Un camouflet pour la France

Les conséquences de cette rupture sont importantes pour la France car elles remettent en cause sa stratégie militaire. En clair, la situation piège complètement la France vis-à-vis de ses partenaires européens. Pire, elle remet en cause la stratégie de la France pour ne plus être en première ligne et de faire monter la présence des alliés européens dans la force Takuba.

À cet effet, le spécialiste des rapports entre la France et l’Afrique Antoine Glaser, nous rappelle le contexte dans lequel ce renvoi intervient, à quelques jours du sommet de l’Union européenne avec l’Union africaine où ‘’les questions de développement et d’infrastructure en Afrique seront abordées’’. Tout le monde aura à l’esprit le camouflet que vient de subir la France. « C’est très habile de la part de la junte », commente-il.  

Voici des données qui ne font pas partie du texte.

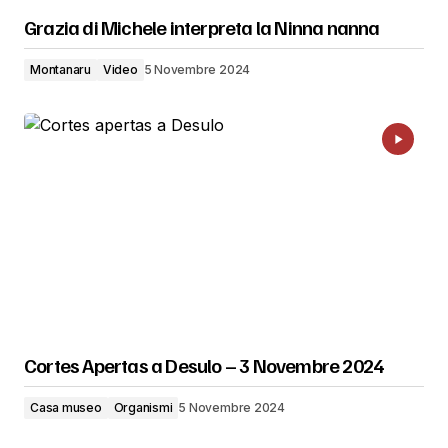
Grazia di Michele interpreta la Ninna nanna
Montanaru
Video
5 Novembre 2024
Cortes Apertas a Desulo – 3 Novembre 2024
Casa museo
Organismi
5 Novembre 2024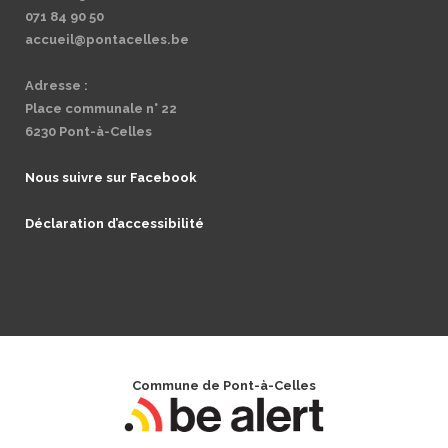
071 84 90 50
accueil@pontacelles.be
Adresse :
Place communale n° 22
6230 Pont-à-Celles
Nous suivre sur Facebook
Déclaration d’accessibilité
Commune de Pont-à-Celles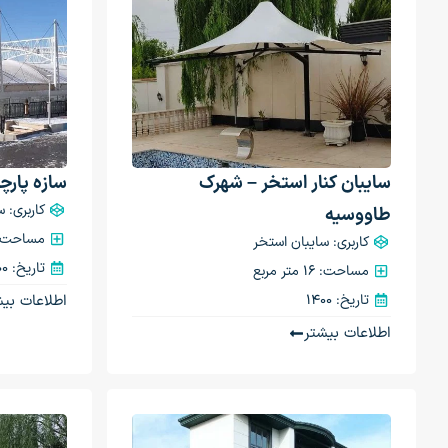
سایبان کنار استخر – شهرک
سازه پارچه
کاربری: 
طاووسیه
مساحت: 3000 متر م
کاربری: سایبان استخر
تاریخ: 1400
مساحت: 16 متر مربع
تاریخ: 1400
اطلاعات بیش
اطلاعات بیشتر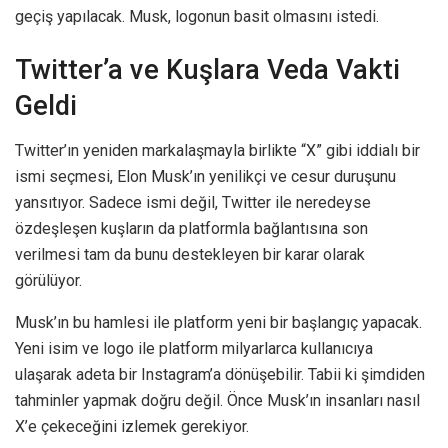
geçiş yapılacak. Musk, logonun basit olmasını istedi.
Twitter’a ve Kuşlara Veda Vakti
Geldi
Twitter’ın yeniden markalaşmayla birlikte “X” gibi iddialı bir
ismi seçmesi, Elon Musk’ın yenilikçi ve cesur duruşunu
yansıtıyor. Sadece ismi değil, Twitter ile neredeyse
özdeşleşen kuşların da platformla bağlantısına son
verilmesi tam da bunu destekleyen bir karar olarak
görülüyor.
Musk’ın bu hamlesi ile platform yeni bir başlangıç yapacak.
Yeni isim ve logo ile platform milyarlarca kullanıcıya
ulaşarak adeta bir Instagram’a dönüşebilir. Tabii ki şimdiden
tahminler yapmak doğru değil. Önce Musk’ın insanları nasıl
X’e çekeceğini izlemek gerekiyor.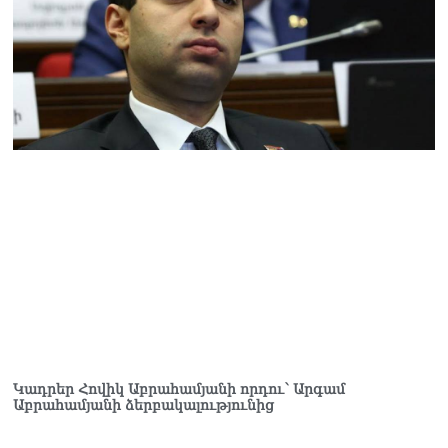
«Ցավոք, կլինեն շրջաններ,
որտեղ կտեղա կարկուտ»․
Գագիկ Սուրենյան
08.08.2026
Եկեղեցիների
համաշխարհային
խորհուրդը խորապես
մտահոգված է Հայ
առաքելական եկեղեցու
շուրջ ստեղծված
իրավիճակով
08.08.2026
«Հրապարակ». Հայկ
Կոնջորյանի կնոջից շատ
աշխատավարձ ստացող
պաշտոնյաների կանայք էլ
կան
08.08.2026
Կադրեր Հովիկ Աբրահամյանի որդու՝ Արգամ
Աբրահամյանի ձերբակալությունից
Ի՞նչն է պակասում
լիակատար երջանկության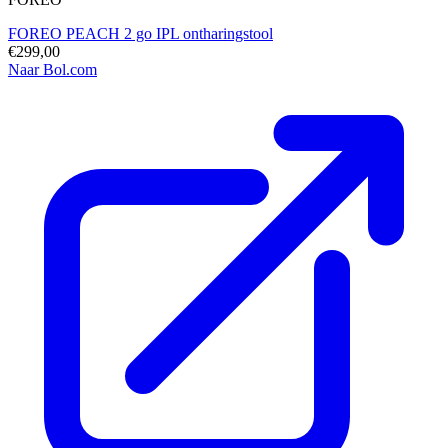
FOREO PEACH 2 go IPL ontharingstool
€299,00
Naar Bol.com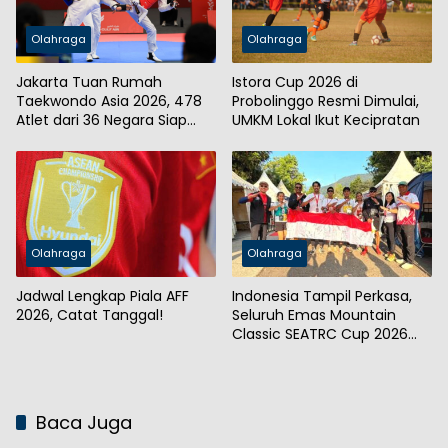
Olahraga
Olahraga
Jakarta Tuan Rumah
Istora Cup 2026 di
Taekwondo Asia 2026, 478
Probolinggo Resmi Dimulai,
Atlet dari 36 Negara Siap
UMKM Lokal Ikut Kecipratan
Bertarung
Olahraga
Olahraga
Jadwal Lengkap Piala AFF
Indonesia Tampil Perkasa,
2026, Catat Tanggal!
Seluruh Emas Mountain
Classic SEATRC Cup 2026
Diborong
Baca Juga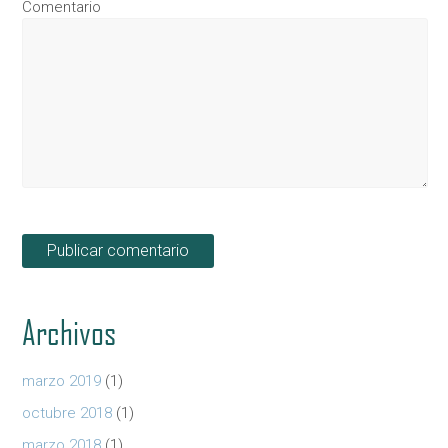
Comentario
Archivos
marzo 2019
(1)
octubre 2018
(1)
marzo 2018
(1)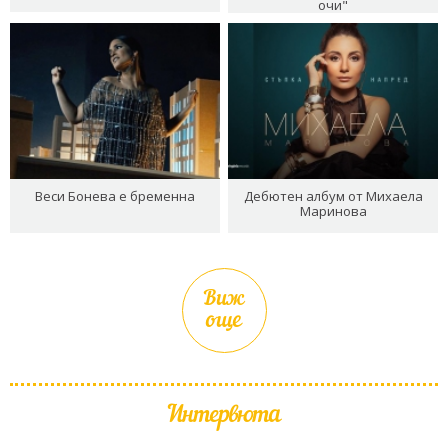
очи"
Веси Бонева е бременна
Дебютен албум от Михаела
Маринова
Виж
още
Интервюта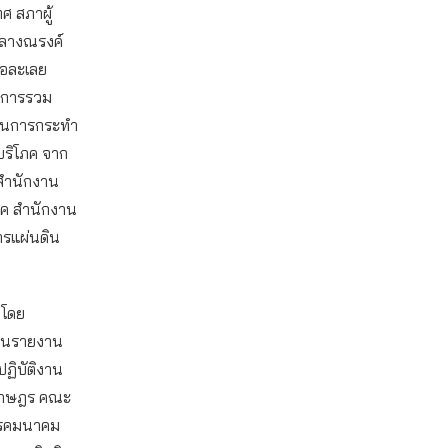
 สภาผู้
 กลางณรงค์
ือละเลย
ีการรวม
ยงานการกระทำ
บริโภค จาก
สำนักงาน
ภค สำนักงาน
รแผ่นดิน
 โดย
ื่นรายงาน
ฏิบัติงาน
นราษฎร คณะ
ทรคมนาคม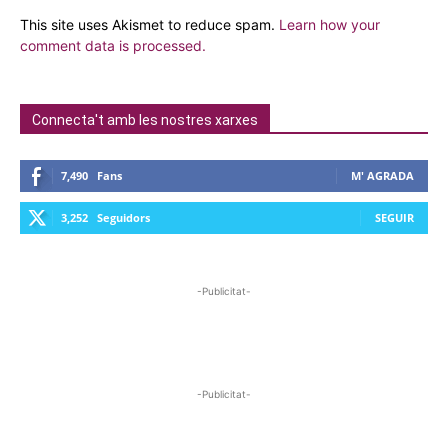
This site uses Akismet to reduce spam.
Learn how your
comment data is processed.
Connecta't amb les nostres xarxes
7,490
Fans
M' AGRADA
3,252
Seguidors
SEGUIR
-Publicitat-
-Publicitat-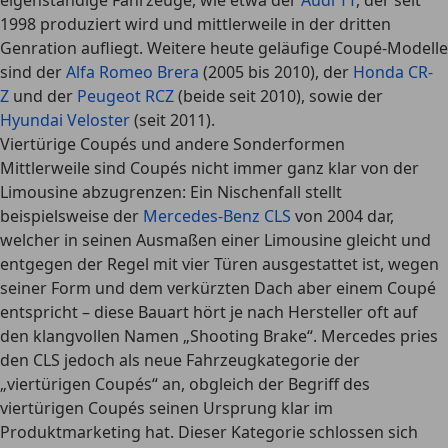
eigenständige Fahrzeuge, wie etwa der
Audi TT
, der seit
1998 produziert wird und mittlerweile in der dritten
Genration aufliegt. Weitere heute geläufige Coupé-Modelle
sind der
Alfa Romeo Brera
(2005 bis 2010), der
Honda CR-
Z
und der
Peugeot RCZ
(beide seit 2010), sowie der
Hyundai Veloster
(seit 2011).
Viertürige Coupés und andere Sonderformen
Mittlerweile sind Coupés nicht immer ganz klar von der
Limousine abzugrenzen: Ein Nischenfall stellt
beispielsweise der
Mercedes-Benz CLS
von 2004 dar,
welcher in seinen Ausmaßen einer Limousine gleicht und
entgegen der Regel mit vier Türen ausgestattet ist, wegen
seiner Form und dem verkürzten Dach aber einem Coupé
entspricht – diese Bauart hört je nach Hersteller oft auf
den klangvollen Namen „Shooting Brake“. Mercedes pries
den CLS jedoch als neue Fahrzeugkategorie der
„viertürigen Coupés“ an, obgleich der Begriff des
viertürigen Coupés seinen Ursprung klar im
Produktmarketing hat. Dieser Kategorie schlossen sich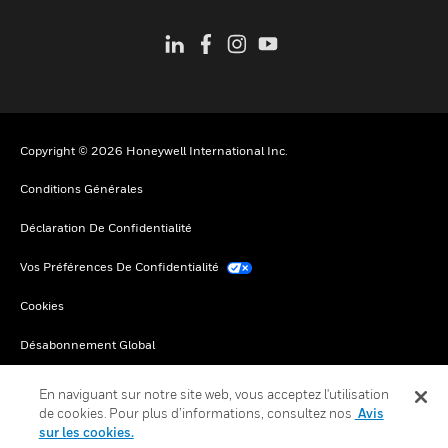
Copyright © 2026 Honeywell International Inc.
Conditions Générales
Déclaration De Confidentialité
Vos Préférences De Confidentialité
Cookies
Désabonnement Global
En naviguant sur notre site web, vous acceptez l'utilisation
de cookies. Pour plus d’informations, consultez nos
Avis
sur les cookies.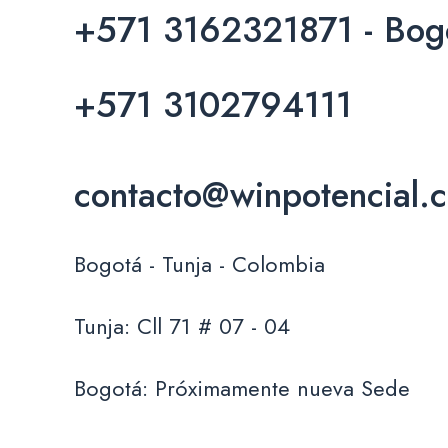
+571 3162321871 - Bog
+571 3102794111
contacto@winpotencial.
Bogotá - Tunja - Colombia
Tunja: Cll 71 # 07 - 04
Bogotá: Próximamente nueva Sede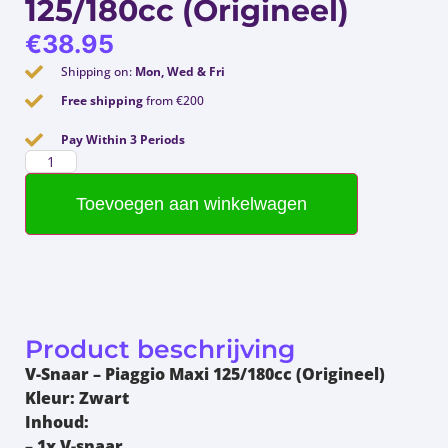
125/180cc (Origineel)
€
38.95
Shipping on:
Mon, Wed & Fri
Free shipping
from €200
Pay Within 3 Periods
Toevoegen aan winkelwagen
Product beschrijving
V-Snaar – Piaggio Maxi 125/180cc (Origineel)
Kleur:
Zwart
Inhoud:
– 1x V-snaar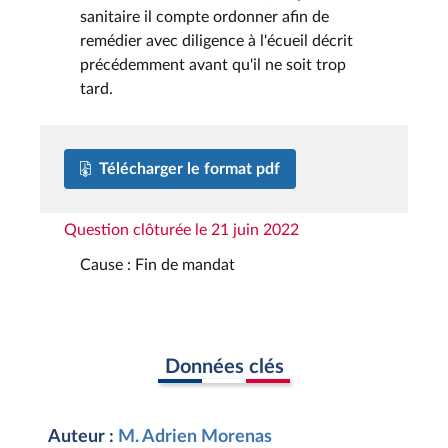
sanitaire il compte ordonner afin de
remédier avec diligence à l'écueil décrit
précédemment avant qu'il ne soit trop
tard.
Télécharger le format pdf
Question clôturée le 21 juin 2022
Cause : Fin de mandat
Données clés
Auteur :
M. Adrien Morenas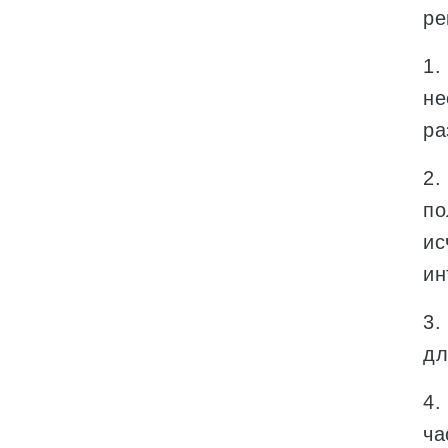
ре
1.
не
ра
2.
по
ис
ин
3.
дл
4.
ча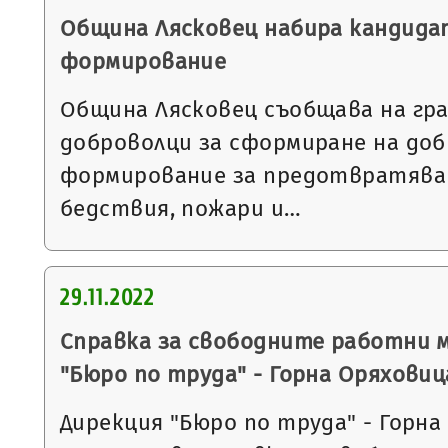
Община Лясковец набира кандида
формирование
Община Лясковец съобщава на гра
доброволци за сформиране на до
формирование за предотвратяван
бедствия, пожари и…
29.11.2022
Справка за свободните работни 
"Бюро по труда" - Горна Оряховиц
Дирекция "Бюро по труда" - Горна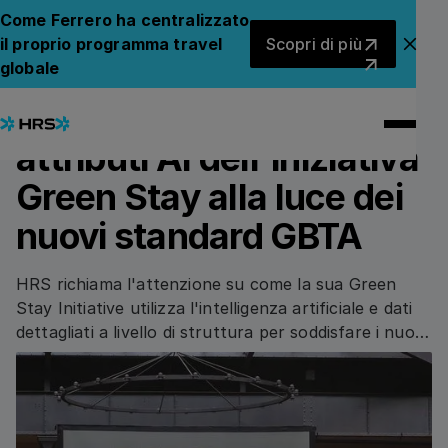
Back to News
Back to News
Come Ferrero ha centralizzato
Scopri di più
il proprio programma travel
Scopri di più
Chiu
globale
19.06.2024
SUSTAINABILITY
HRS evidenzia gli
attributi AI dell'iniziativa
Green Stay alla luce dei
nuovi standard GBTA
HRS richiama l'attenzione su come la sua Green
Stay Initiative utilizza l'intelligenza artificiale e dati
dettagliati a livello di struttura per soddisfare i nuovi
standard di sostenibilità degli acquisti alberghieri di
GBTA.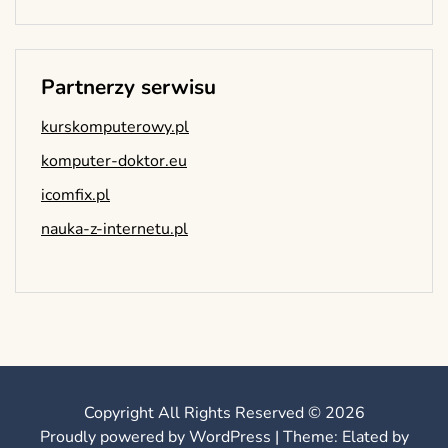
Partnerzy serwisu
kurskomputerowy.pl
komputer-doktor.eu
icomfix.pl
nauka-z-internetu.pl
Copyright All Rights Reserved © 2026
Proudly powered by WordPress
|
Theme: Elated by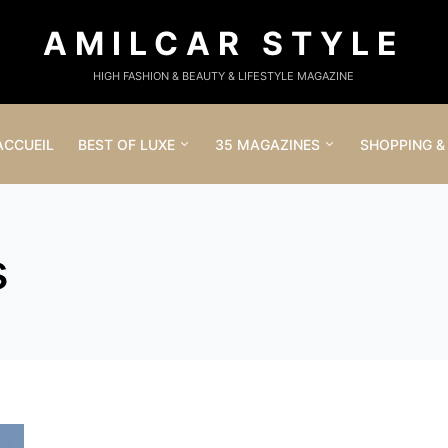
AMILCAR STYLE
HIGH FASHION & BEAUTY & LIFESTYLE MAGAZINE
ACCUEIL
BEST OF LUXE
35 MAGAZINES
SHOPPING &
s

Toutefois, Bamako a réitéré sa disponibilité à maintenir le dialogue et poursuivre la coopération avec l’ensemble de ses partenaires internationaux, y compris la France, dans le respect mutuel et sur la base du principe cardinal de non-ingérence. Mais dans les faits comment ça va se passer ? « Une fois le retrait de l’ambassadeur, les seuls qui se parlent après sont les services secrets » explique Antoine Glaser qui ajoute que la DGSE va prendre le relais pour les relations avec le pouvoir malien.

En renvoyant l’ambassadeur de la France, « ce n’est qu’un pas de plus vers un discours de séparation avec la France » lance Antoine Glaser qui souligne que tous ces cadres « sont formés en Russie bien sûr, et ils doivent être confortés par les Russes. Il faut se rappeler ce qu’a dit le patron du groupe présumé Wagner, Prigojine, au moment du putsch au Burkina Faso, qui saluait une ère de décolonisation ».

Jusqu’à aujourd’hui, la France a toujours cru qu’elle était chez elle en Afrique

Antoine Glaser souligne également l’influence grandissante de la Chine, « d’abord via les infrastructures et les investissements économiques, mais maintenant également au niveau sécuritaire. Jusqu’à ce jour, c’était la France qui votait les résolutions au Conseil de sécurité de l’ONU. Mais ça aussi, ça ne va pas durer des années non plus ! La Chine voudra jouer un rôle grandissant dans ces instances surtout qu’elle clame qu’elle est le deuxième contributeur aux opérations de maintien de la paix ».

Pour Antoine Glaser, « la France n’a pas du tout vu venir ce qui se passait au Mali. Ce n’est pas la lutte contre le terrorisme qui est en cause, mais nous vivons un tournant historique. Jusqu’à aujourd’hui, la France a toujours cru qu’elle était chez elle en Afrique » mais depuis la chute du mur de Berlin en Europe, les choses ont changé. « Cela a un impact sur l’Afrique qui se mondialise complètement. Alors que Paris a continué, compte tenu du fait de sa présence militaire, à ne pas le voir ». En attendant, c’est une nouvelle étape dans la rupture entre la France et le Mali. Ce qui finira par un revers cinglant pour Paris dans le Sahel.